Outra que se adaptou foi a colombiana Picap (Android, iOS), empresa de transporte de passageiros com motociclistas. Com a pandemia do novo coronavírus, a ideia de entrar no segmento de entregas de produtos – projetada para sair do papel apenas no fim do segundo semestre deste ano – precisou ser acelerada e, em uma semana, a startup lançou sua nova solução.
O novo serviço consiste em pegar um produto ou um documento e entregar no lugar combinado. Toda a negociação é feita pelo aplicativo e a Picap não está cobrando nada no momento. O valor do serviço é combinado entre motociclista e usuário da plataforma sem a interferência ou a cobrança da startup.
O foco da Picap está no pequeno comércio por ser “quem mais sofre”, explica o CEO da empresa no Brasil, Diogo Travasso. “A gente entendeu que é nossa responsabilidade sair com isso e os motociclistas que estão na nossa base usam o app como ganha-pão. O ecossistema mudou, não sabemos para onde vai, mas para a gente faz sentido ajudar também o pequeno comerciante. Se a solução for boa e resiliente, será cobrado quando o cenário estiver mais apaziguado”.

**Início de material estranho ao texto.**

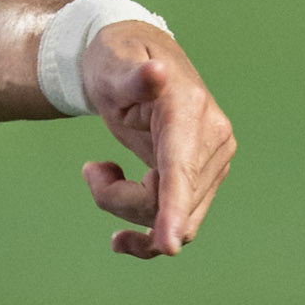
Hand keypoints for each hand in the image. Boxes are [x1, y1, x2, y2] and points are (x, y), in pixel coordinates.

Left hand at [78, 23, 234, 258]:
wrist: (136, 60)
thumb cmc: (117, 60)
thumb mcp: (112, 65)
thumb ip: (133, 78)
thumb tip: (157, 75)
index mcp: (189, 109)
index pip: (181, 168)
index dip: (174, 207)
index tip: (169, 244)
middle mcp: (213, 138)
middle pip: (169, 201)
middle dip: (121, 199)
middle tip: (91, 170)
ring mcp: (214, 161)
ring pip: (175, 220)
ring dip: (128, 209)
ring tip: (100, 173)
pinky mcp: (205, 178)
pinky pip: (181, 224)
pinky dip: (150, 237)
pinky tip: (122, 238)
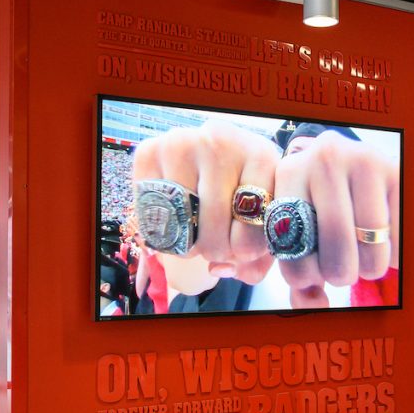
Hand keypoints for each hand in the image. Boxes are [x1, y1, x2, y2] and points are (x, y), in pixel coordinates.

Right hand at [132, 120, 279, 290]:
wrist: (215, 151)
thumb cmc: (245, 190)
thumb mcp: (263, 218)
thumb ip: (257, 258)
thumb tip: (219, 269)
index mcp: (263, 157)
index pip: (254, 230)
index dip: (247, 252)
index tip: (244, 248)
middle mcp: (223, 142)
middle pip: (215, 233)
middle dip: (216, 250)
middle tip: (217, 242)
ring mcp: (183, 144)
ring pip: (182, 226)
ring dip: (189, 244)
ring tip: (198, 233)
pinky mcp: (150, 151)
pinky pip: (151, 215)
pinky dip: (162, 229)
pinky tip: (176, 219)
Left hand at [273, 130, 399, 305]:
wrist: (354, 159)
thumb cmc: (321, 204)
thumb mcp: (300, 227)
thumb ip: (299, 274)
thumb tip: (316, 303)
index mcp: (289, 173)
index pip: (289, 251)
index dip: (302, 275)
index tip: (311, 270)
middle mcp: (323, 161)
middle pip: (334, 257)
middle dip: (339, 275)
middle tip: (341, 266)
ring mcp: (363, 163)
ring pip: (370, 255)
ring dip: (369, 268)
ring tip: (363, 253)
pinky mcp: (396, 174)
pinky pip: (398, 243)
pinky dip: (394, 257)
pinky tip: (385, 243)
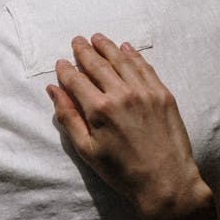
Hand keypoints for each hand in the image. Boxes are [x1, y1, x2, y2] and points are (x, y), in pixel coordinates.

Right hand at [46, 33, 209, 219]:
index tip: (60, 62)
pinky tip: (126, 49)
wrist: (166, 182)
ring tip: (97, 38)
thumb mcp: (87, 150)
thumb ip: (68, 117)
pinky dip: (134, 56)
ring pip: (122, 61)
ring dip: (108, 47)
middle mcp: (121, 94)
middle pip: (98, 65)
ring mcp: (145, 92)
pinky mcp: (163, 94)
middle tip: (77, 40)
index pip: (76, 80)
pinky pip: (145, 67)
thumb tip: (54, 90)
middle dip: (85, 51)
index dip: (66, 70)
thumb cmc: (122, 172)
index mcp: (99, 109)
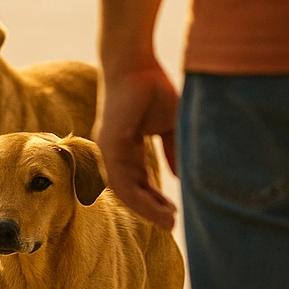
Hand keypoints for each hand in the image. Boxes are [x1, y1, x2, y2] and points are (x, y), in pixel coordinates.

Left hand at [94, 64, 179, 229]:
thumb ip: (172, 149)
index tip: (173, 213)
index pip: (138, 182)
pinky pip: (121, 178)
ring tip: (169, 221)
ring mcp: (108, 150)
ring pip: (125, 190)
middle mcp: (113, 153)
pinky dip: (139, 196)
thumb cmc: (152, 88)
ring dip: (146, 208)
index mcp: (125, 148)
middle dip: (151, 209)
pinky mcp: (109, 144)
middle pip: (130, 191)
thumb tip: (180, 176)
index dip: (154, 199)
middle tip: (172, 224)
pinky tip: (156, 207)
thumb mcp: (168, 126)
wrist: (136, 64)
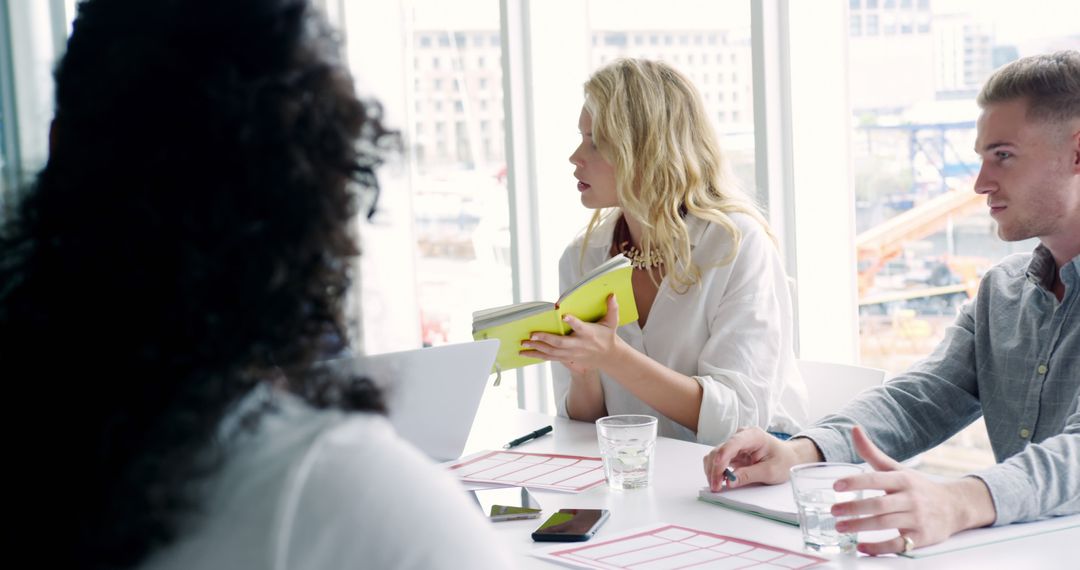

O desafio atual é alcançar o pequeno comerciante, por ele não fazer parte da base da empresa. É preciso começar do zero o contato para propor o serviço. E, da parte do entregador, a Picap aceita, no momento, pessoas com bicicletas ou mesmo a pé para fazer o trabalho.
“Não estamos nos restringindo no momento. A ideia é pegar um documento numa repartição pública, por exemplo, comprar na pet shop da esquina para o morador que não pode sair de casa. É para ser abrangente mesmo, para ser um teste”, explica.
Seu serviço de transporte de passageiros continua, principalmente para atender quem precisa se deslocar rapidamente pela cidade, como profissionais de saúde, mas seu peso diminuiu no app “Até quatro semanas atrás, o serviço de entrega, que estava começando, representava 2% do que fazíamos. 98% era transporte de passageiro. Hoje, a entrega já está na casa dos 30%. O transporte de passageiros não acabou, ainda tem gente que precisa e é importante que continue. Mas nosso foco atual é ajudar que tenha menos gente na rua”.
Travasso explica para Mobile Time que apesar das operações terem começado recentemente, em 2019, a Picap estava indo muito bem, com uma base de 20 mil parceiros motociclistas. Por isso, os planos para 2020 eram grandes. “A nossa expectativa mudou um pouco. Olhamos para 2020 como um ano que terá um vale [declínio] e uma retomada no segundo semestre. É um período difícil e estamos nos adaptando para isso, mas acreditamos em uma retomada até o final do ano, algo como 80% a 90% do que a gente fazia”.